La ville vient de fêter ses milles ans d’existance. Fondée en 1010 sous le nom de Than Long (Le dragon qui prend son envol), éclipsée par Hué puis rebaptisée Hanoï (la cité dans la courbe du fleuve), la ville a été la capilale de l’Indochine française puis celle du Viet-minh communiste, ce qu’elle a payé de nombreux bombardement. Depuis 1976 et la fin de la guerre, elle est la capitale de la République socialiste du Vietnam. Pied de nez historique à Saigon, sa rivale, rebaptisée Ho Chi Minh Ville. Pour son Millénaire, elle s’est couverte de rouge et de portraits d’oncle Ho.
Hanoï n’est pourtant plus rouge d’hier. Hyperactive, elle vit depuis 1986, comme le reste du pays, à l’heure du doi moi, la politique d’ouverture économique. On y vend des gadgets électroniques dernier cri et des copies de vêtement de marques occidentales par centaines, et elle est en plein essor immobilier depuis qu’elle a engloblé la province environnante, triplant au passage sa superficie.
Certains se désolent de voir disparaître la Hanoï d’hier.
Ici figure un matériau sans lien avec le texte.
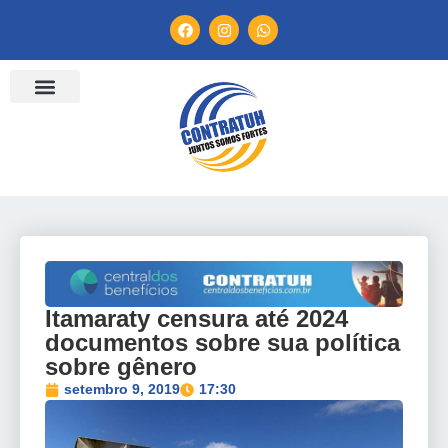
ENTIDADES FILIADAS
BANCO DE CONVENÇÕES
TV CONTRATUH
CANAL DE DENÚNCIA
Itamaraty censura até 2024
documentos sobre sua política
sobre gênero
setembro 9, 2019
17:30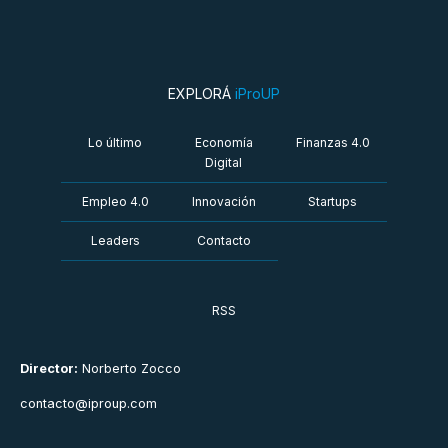
EXPLORÁ
iProUP
Lo último
Economía
Finanzas 4.0
Digital
Empleo 4.0
Innovación
Startups
Leaders
Contacto
RSS
Director:
Norberto Zocco
contacto@iproup.com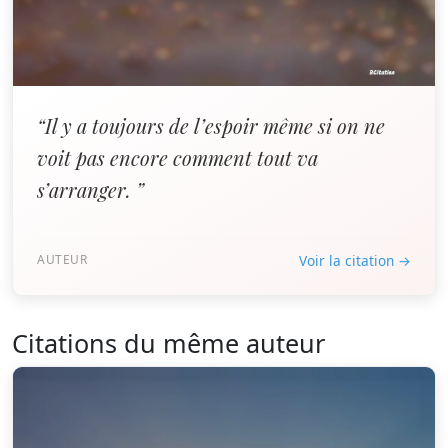
“Il y a toujours de l’espoir même si on ne
voit pas encore comment tout va
s’arranger. ”
AUTEUR
Voir la citation →
Citations du même auteur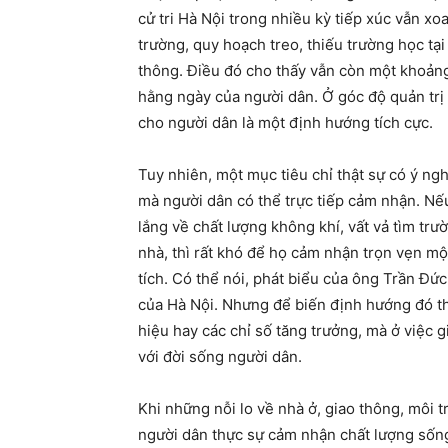
cử tri Hà Nội trong nhiều kỳ tiếp xúc vẫn 
trường, quy hoạch treo, thiếu trường học tại
thông. Điều đó cho thấy vẫn còn một khoảng
hằng ngày của người dân. Ở góc độ quản trị
cho người dân là một định hướng tích cực.
Tuy nhiên, một mục tiêu chỉ thật sự có ý ng
mà người dân có thể trực tiếp cảm nhận. Nếu
lắng về chất lượng không khí, vất vả tìm tr
nhà, thì rất khó để họ cảm nhận trọn vẹn m
tích. Có thể nói, phát biểu của ông Trần Đ
của Hà Nội. Nhưng để biến định hướng đó t
hiệu hay các chỉ số tăng trưởng, mà ở việc 
với đời sống người dân.
Khi những nỗi lo về nhà ở, giao thông, môi t
người dân thực sự cảm nhận chất lượng sống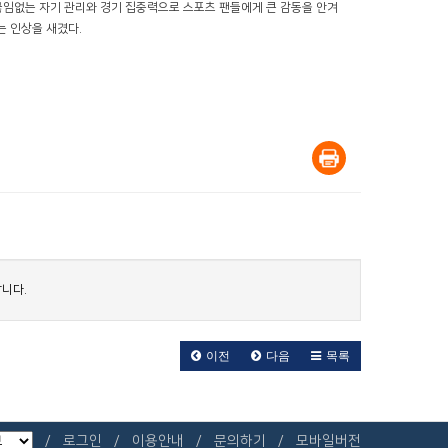
끊임없는 자기 관리와 경기 집중력으로 스포츠 팬들에게 큰 감동을 안겨
는 인상을 새겼다.
니다.
이전
다음
목록
로그인
이용안내
문의하기
모바일버전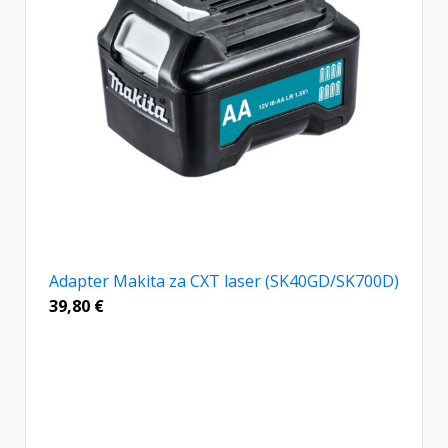
Adapter Makita za CXT laser (SK40GD/SK700D)
39,80
€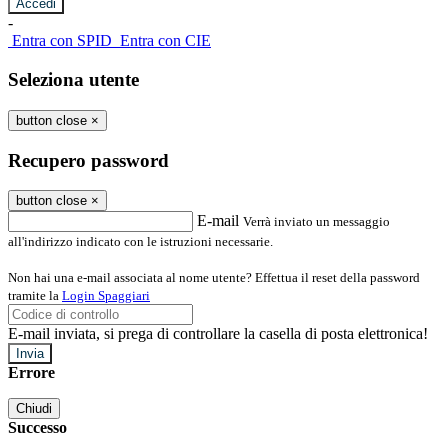
-
Entra con SPID
Entra con CIE
Seleziona utente
button close
×
Recupero password
button close
×
E-mail
Verrà inviato un messaggio
all'indirizzo indicato con le istruzioni necessarie.
Non hai una e-mail associata al nome utente? Effettua il reset della password
tramite la
Login Spaggiari
E-mail inviata, si prega di controllare la casella di posta elettronica!
Errore
Chiudi
Successo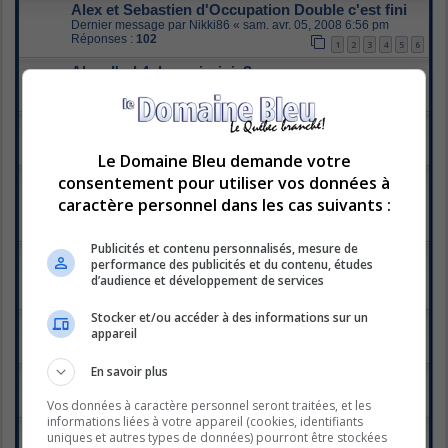
Alex et Sebastien d'Occupation Double c'est fini
Dernier message par
Nikki86
«
sam. avr. 05, 2008 6:56 pm
Réponses :
102
1
2
3
4
5
6
Alex d'od 4 dans virginie?
Dernier message par
LoRi
«
jeu. avr. 03, 2008 1:40 pm
Réponses :
13
Occupation double : Catherine et Carl...
Dernier message par
Manue
«
dim. mars 16, 2008 5:43 am
Réponses :
17
Le Domaine Bleu demande votre
Carl-Yan et Bianca Gervais
consentement pour utiliser vos données à
Dernier message par
onetreehill605
«
mer. mars 05, 2008 1:15
caractère personnel dans les cas suivants :
pm
Réponses :
72
1
2
3
4
Publicités et contenu personnalisés, mesure de
OD4 dans le summum...
performance des publicités et du contenu, études
Dernier message par
Stefany_drama
«
mer. févr. 27, 2008 1:31
d’audience et développement de services
pm
Réponses :
15
Stocker et/ou accéder à des informations sur un
Gabriel et Carl-Yann à l'Arcade
appareil
Dernier message par
lélé
«
mar. févr. 26, 2008 5:11 pm
Réponses :
7
En savoir plus
5 Février 08 Alex et SebastienOD à TQS Flash
Dernier message par
lilipoune
«
lun. févr. 11, 2008 5:49 pm
Vos données à caractère personnel seront traitées, et les
Réponses :
3
informations liées à votre appareil (cookies, identifiants
Gabriel (OD4) serait le porte-parole
uniques et autres types de données) pourront être stockées
Dernier message par
rococo
«
dim. janv. 27, 2008 8:17 am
Elle est pourtant bien là. On la croise le matin sur les rives du lac Hoan Kiem, où les Hanoïens viennent encore par dizaines pour pratiquer de lents mouvements de taichi dans la lumière pâle du petit matin. On la devine au coin de chaque rue, cachée sous le chapeau conique des femmes vendant à même le sol légumes et babioles. On la rencontre surtout dans le quartiers des 36 rues, qui hébergeait naguère trente-six corporations de la ville. Réjouissant capharnaüm d’échoppes, de scooters et de piétons affairés, les rues voient s’aligner marchands de T-shirts et de soieries, temples répandant des odeurs d’encens, étals de souvenirs pour touristes et de bouteilles d’alcool de riz dans lesquelles trempent des scorpions.
On s’y bouscule, on se fatigue, on s’en met plein les yeux. L’expérience ne saurait être complète sans s’attabler l’un des minuscules étals de pho alignés dans les ruelles. Assis sur un des tabourets de classe maternelle, sur le coin de table branlante, on y déguste, au diapason de la rue, d’odorante bols de nouilles de riz parfumées au basilic et à la coriandre. On en repart rassasié et animé d’une certitude : Hanoï la millénaire reste une grande dame.